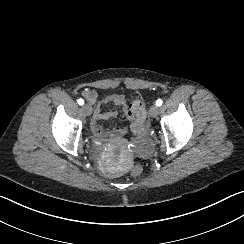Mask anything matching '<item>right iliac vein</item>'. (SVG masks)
I'll return each mask as SVG.
<instances>
[{
	"mask_svg": "<svg viewBox=\"0 0 244 244\" xmlns=\"http://www.w3.org/2000/svg\"><path fill=\"white\" fill-rule=\"evenodd\" d=\"M82 110L87 115H91V113H92V107L89 104L83 105Z\"/></svg>",
	"mask_w": 244,
	"mask_h": 244,
	"instance_id": "right-iliac-vein-1",
	"label": "right iliac vein"
}]
</instances>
********
* **DIRECTIVE**
Copy all of the data above word for word, but leave out the pictures.

* **SOLUTION FOR THIS TASK**
Mask anything matching '<item>right iliac vein</item>'. (SVG masks)
I'll return each mask as SVG.
<instances>
[{
	"mask_svg": "<svg viewBox=\"0 0 244 244\" xmlns=\"http://www.w3.org/2000/svg\"><path fill=\"white\" fill-rule=\"evenodd\" d=\"M82 110L87 115H91V113H92V107L89 104L83 105Z\"/></svg>",
	"mask_w": 244,
	"mask_h": 244,
	"instance_id": "right-iliac-vein-1",
	"label": "right iliac vein"
}]
</instances>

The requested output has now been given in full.